Staring at death

My aunt who is in the hospital is small in every way you can think of when you first look at her. She is shorter than me (as all of my aunts and cousins are!); she is incredible thin due to her medical complication. A small example of how she has lost her physical strength with time is that she is incapable of opening a bottle of soda. She cannot carry heavy items. She cannot eat certain foods as they may mess with her digestive system or her medications. She takes 6+ medications a day. She exhausts easily with the smallest tasks we take for granted, such as getting dressed, going up steps [which she no longer does], to cutting vegetables when cooking. Yea, all of that makes her sound like a pitiful old woman.

However, when you talk to her you will immediately know that there is nothing small or weak about her, regardless of her appearance and physical capabilities. She is in every sense of the word, is the strongest most courageous woman I know.

Not going into too greater details of her condition, just yesterday my Mom and I went to the clinic with her since she had a medical procedure to do. With an appointment at 3PM, we thought we’d easily be out by 4:30 at the latest. But the time went by. Another hour passed. Another 2 hours passed. Luckily I had brought a book to read, but I was by myself in the waiting room since my Mom had accompanied my aunt. I tried reading and I honestly think I was skimming. My eyes saw words, my mind heard those words as I read them quickly, but retained absolutely nothing. I was “reading” to pass the time, to not have to just sit there and stare at the same little sign that read, “Agrege sus sujerencias aqui” with a suggestion box below. The pain in the ass 10-year-old kid sitting next to me kept eyeballing what I was reading because let’s be honest, it’s weird to see a girl in the waiting room in Chile reading a book in English for crying out loud, rather than refreshing her phone.

I can’t remember at what time my cousin arrived at the clinic. Maybe 7 or 8 at night. With the entry door to the exam rooms right in front of me, I see one nurse run out.  Run the fuck out, like scared. Something had happened.
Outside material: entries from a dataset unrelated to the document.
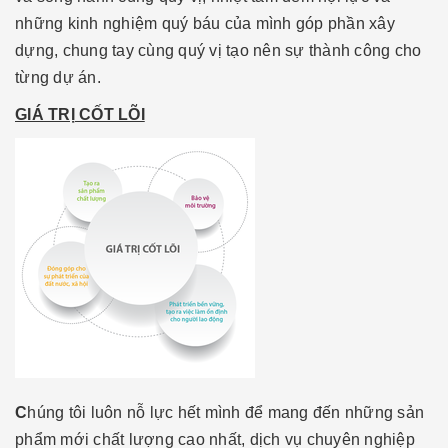
những kinh nghiệm quý báu của mình góp phần xây
dựng, chung tay cùng quý vị tạo nên sự thành công cho
từng dự án.
GIÁ TRỊ CỐT LÕI
C
húng tôi luôn nỗ lực hết mình để mang đến những sản
phẩm mới chất lượng cao nhất, dịch vụ chuyên nghiệp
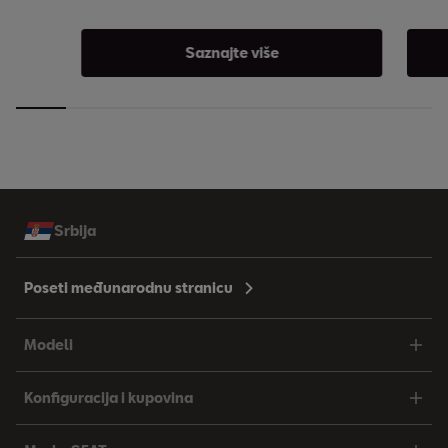
Saznajte više
Srbija
Poseti međunarodnu stranicu
Modeli
Konfiguracija i kupovina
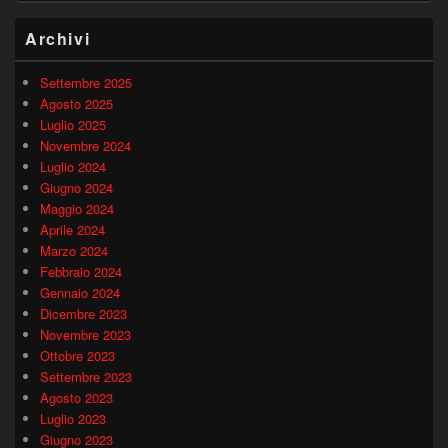
Archivi
Settembre 2025
Agosto 2025
Luglio 2025
Novembre 2024
Luglio 2024
Giugno 2024
Maggio 2024
Aprile 2024
Marzo 2024
Febbraio 2024
Gennaio 2024
Dicembre 2023
Novembre 2023
Ottobre 2023
Settembre 2023
Agosto 2023
Luglio 2023
Giugno 2023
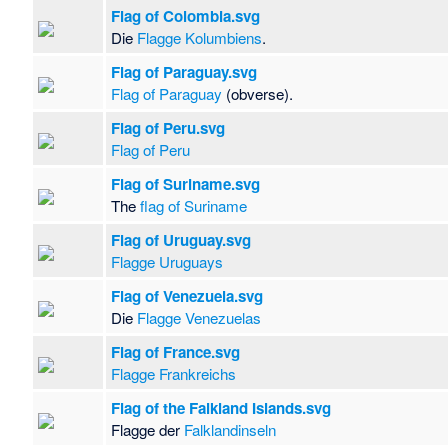
Flag of Colombia.svg
Die
Flagge Kolumbiens
.
Flag of Paraguay.svg
Flag of Paraguay
(obverse).
Flag of Peru.svg
Flag of Peru
Flag of Suriname.svg
The
flag of Suriname
Flag of Uruguay.svg
Flagge Uruguays
Flag of Venezuela.svg
Die
Flagge Venezuelas
Flag of France.svg
Flagge Frankreichs
Flag of the Falkland Islands.svg
Flagge der
Falklandinseln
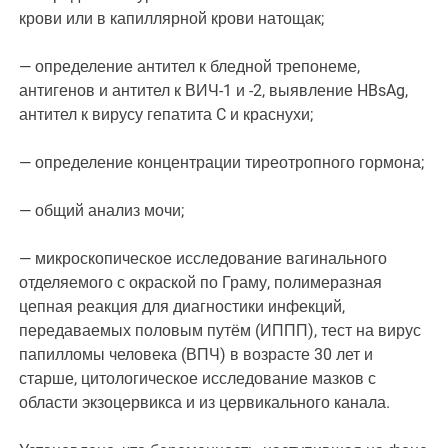
крови или в капиллярной крови натощак;
— определение антител к бледной трепонеме,
антигенов и антител к ВИЧ-1 и -2, выявление HBsAg,
антител к вирусу гепатита C и краснухи;
— определение концентрации тиреотропного гормона;
— общий анализ мочи;
— микроскопическое исследование вагинального
отделяемого с окраской по Граму, полимеразная
цепная реакция для диагностики инфекций,
передаваемых половым путём (ИППП), тест на вирус
папилломы человека (ВПЧ) в возрасте 30 лет и
старше, цитологическое исследование мазков с
области экзоцервикса и из цервикального канала.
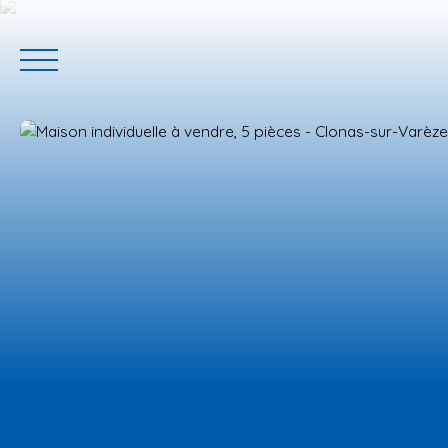
ACCUEIL
ACHETER
GERER VOTRE BIEN
PROGRAMM
Estimation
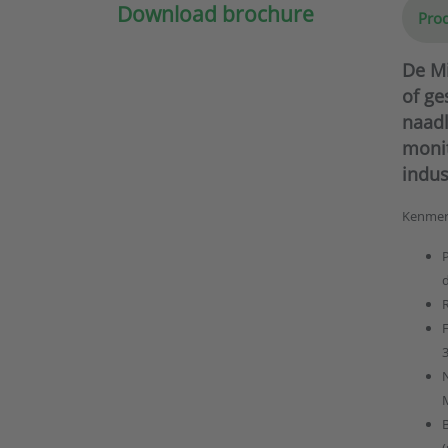
Download brochure
Prod
De Mi
of ge
naad
monit
indust
Kenmer
3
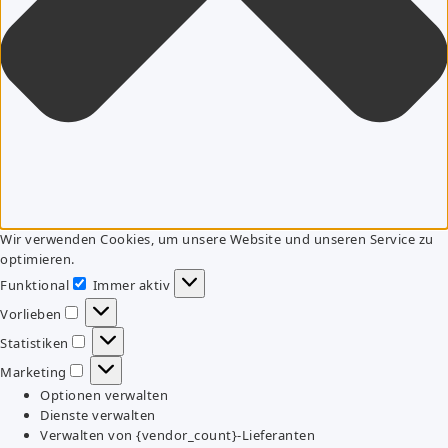
Wir verwenden Cookies, um unsere Website und unseren Service zu
optimieren.
Funktional
Immer aktiv
Funktional
Vorlieben
Vorlieben
Statistiken
Statistiken
Marketing
Marketing
Optionen verwalten
Dienste verwalten
Verwalten von {vendor_count}-Lieferanten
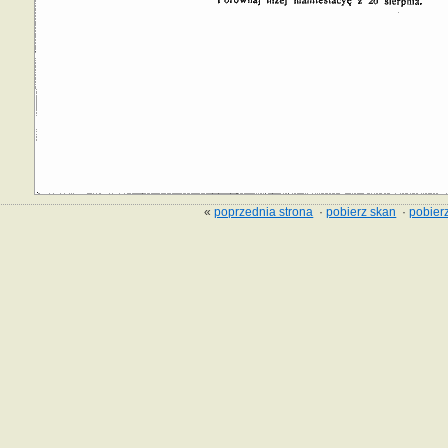
«
poprzednia strona
·
pobierz skan
·
pobierz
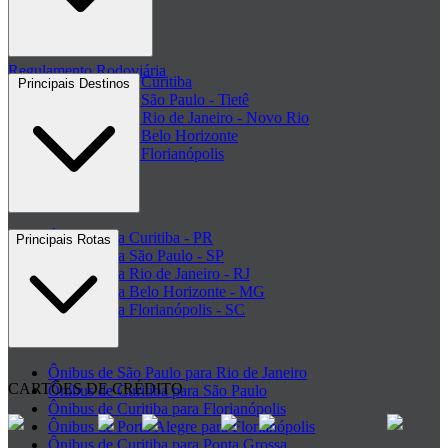
Clube de ofertas
+ Viações
Termos de Uso
Regulamento Rodoviária
Rodoviária de Curitiba
Principais Destinos
Rodoviária de São Paulo - Tietê
Rodoviária do Rio de Janeiro - Novo Rio
Rodoviária de Belo Horizonte
Rodoviária de Florianópolis
+ Rodoviárias
Ônibus para Curitiba - PR
Principais Rotas
Ônibus para São Paulo - SP
Ônibus para Rio de Janeiro - RJ
Ônibus para Belo Horizonte - MG
Ônibus para Florianópolis - SC
+ Destinos
Ônibus de São Paulo para Rio de Janeiro
CARTÕES DE CRÉDITO
Ônibus de Curitiba para São Paulo
Ônibus de Curitiba para Florianópolis
Ônibus de Porto Alegre para Florianópolis
Ônibus de Curitiba para Ponta Grossa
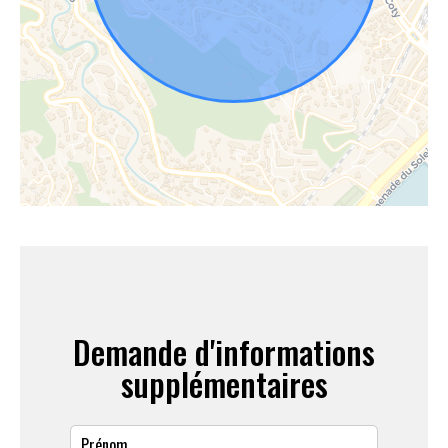
Demande d'informations
supplémentaires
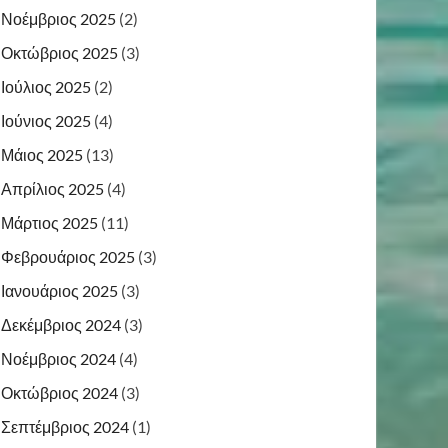
Νοέμβριος 2025
(2)
Οκτώβριος 2025
(3)
Ιούλιος 2025
(2)
Ιούνιος 2025
(4)
Μάιος 2025
(13)
Απρίλιος 2025
(4)
Μάρτιος 2025
(11)
Φεβρουάριος 2025
(3)
Ιανουάριος 2025
(3)
Δεκέμβριος 2024
(3)
Νοέμβριος 2024
(4)
Οκτώβριος 2024
(3)
Σεπτέμβριος 2024
(1)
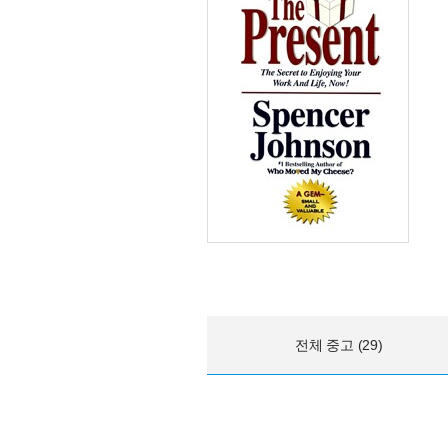
전체 중고 (29)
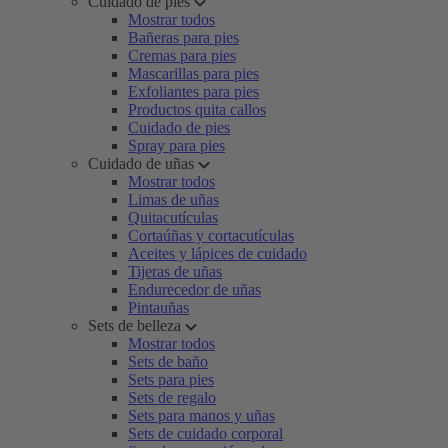
Cuidado de pies
Mostrar todos
Bañeras para pies
Cremas para pies
Mascarillas para pies
Exfoliantes para pies
Productos quita callos
Cuidado de pies
Spray para pies
Cuidado de uñas
Mostrar todos
Limas de uñas
Quitacutículas
Cortaúñas y cortacutículas
Aceites y lápices de cuidado
Tijeras de uñas
Endurecedor de uñas
Pintauñas
Sets de belleza
Mostrar todos
Sets de baño
Sets para pies
Sets de regalo
Sets para manos y uñas
Sets de cuidado corporal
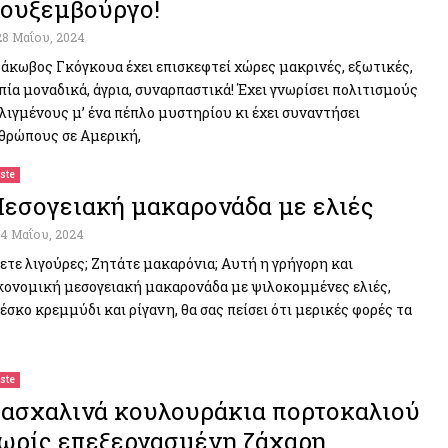
ουξεμβούργο!
28 Μαΐου, 2024
Ιάκωβος Γκόγκουα έχει επισκεφτεί χώρες μακρινές, εξωτικές,
πία μοναδικά, άγρια, συναρπαστικά! Έχει γνωρίσει πολιτισμούς
λιγμένους μ’ ένα πέπλο μυστηρίου κι έχει συναντήσει
θρώπους σε Αμερική,
ste
εσογειακή μακαρονάδα με ελιές
14 Μαΐου, 2024
ετε λιγούρες; Ζητάτε μακαρόνια; Αυτή η γρήγορη και
κονομική μεσογειακή μακαρονάδα με ψιλοκομμένες ελιές,
έσκο κρεμμύδι και ρίγανη, θα σας πείσει ότι μερικές φορές τα
ste
ασχαλινά κουλουράκια πορτοκαλιού
ωρίς επεξεργασμένη ζάχαρη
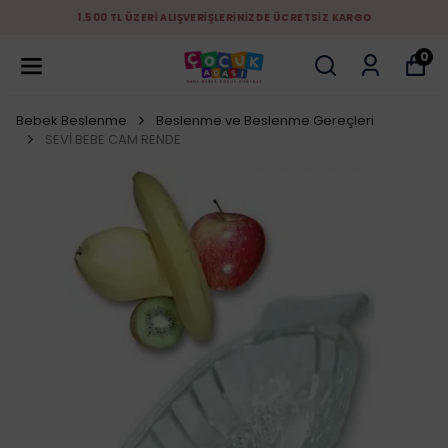
1.500 TL ÜZERİ ALIŞVERİŞLERİNİZDE ÜCRETSİZ KARGO
0
Bebek Beslenme
Beslenme ve Beslenme Gereçleri
SEVİ BEBE CAM RENDE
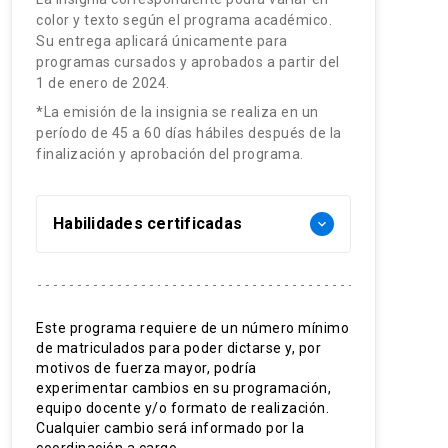
color y texto según el programa académico.
Su entrega aplicará únicamente para
programas cursados y aprobados a partir del
1 de enero de 2024.
*La emisión de la insignia se realiza en un
período de 45 a 60 días hábiles después de la
finalización y aprobación del programa.
Habilidades certificadas
keyboard_arrow_down
Data analytics.
Gestión de bases de datos.
Este programa requiere de un número mínimo
de matriculados para poder dictarse y, por
Estadísticas y probabilidades
motivos de fuerza mayor, podría
avanzadas.
experimentar cambios en su programación,
equipo docente y/o formato de realización.
Soluciones empresariales.
Cualquier cambio será informado por la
Before I knew it, an alarm started going off. Emergency lights started flickering. A team of maybe 10 doctors and nurses ran in. Two or three men in suits were farther down to my right of the clinic and I didn’t know what they were for (security?) Then, a medical assistant rushes into the exam rooms carrying oxygen tanks. Part of me wonders if all of these measures had been caused by something related to my aunt. I didn’t want to think it was.

I can’t remember if her doctor came out to talk to us or not. Maybe he did. She had had a cardiac arrest and had been dead for maybe a minute. As the medical team passed by as they rolled her out of the door. She was blue. Blue, like indigo blue. I had never been faced with an almost death experience like that. My aunt was taken upstairs to the ICU where they would try to stabilize her, even though her health was already at such a stake. Her doctor thought that due to the complications, she would not make it until the morning.

My Mom and my aunt are extremely close. They only have a three year age difference and they talk practically every single day. We have not even been in Chile for a week and now we thought we would lose her and take part in her funeral.

Luckily and honestly, no one knows how but she came out of it again. We went to see my aunt today and if you’d seen her, it’s as if she had not even had a cardiac arrest the day before. There she was, sitting up with some difficulty, but with a bright smile on her face.

Mumm-ra the family calls her because she is immortal 🙂

Don’t take anything for granted. Say sorry and mean it. Love and mean it. Live in truth and kindness because you don’t ever know when your last chance may ever be with your loved ones.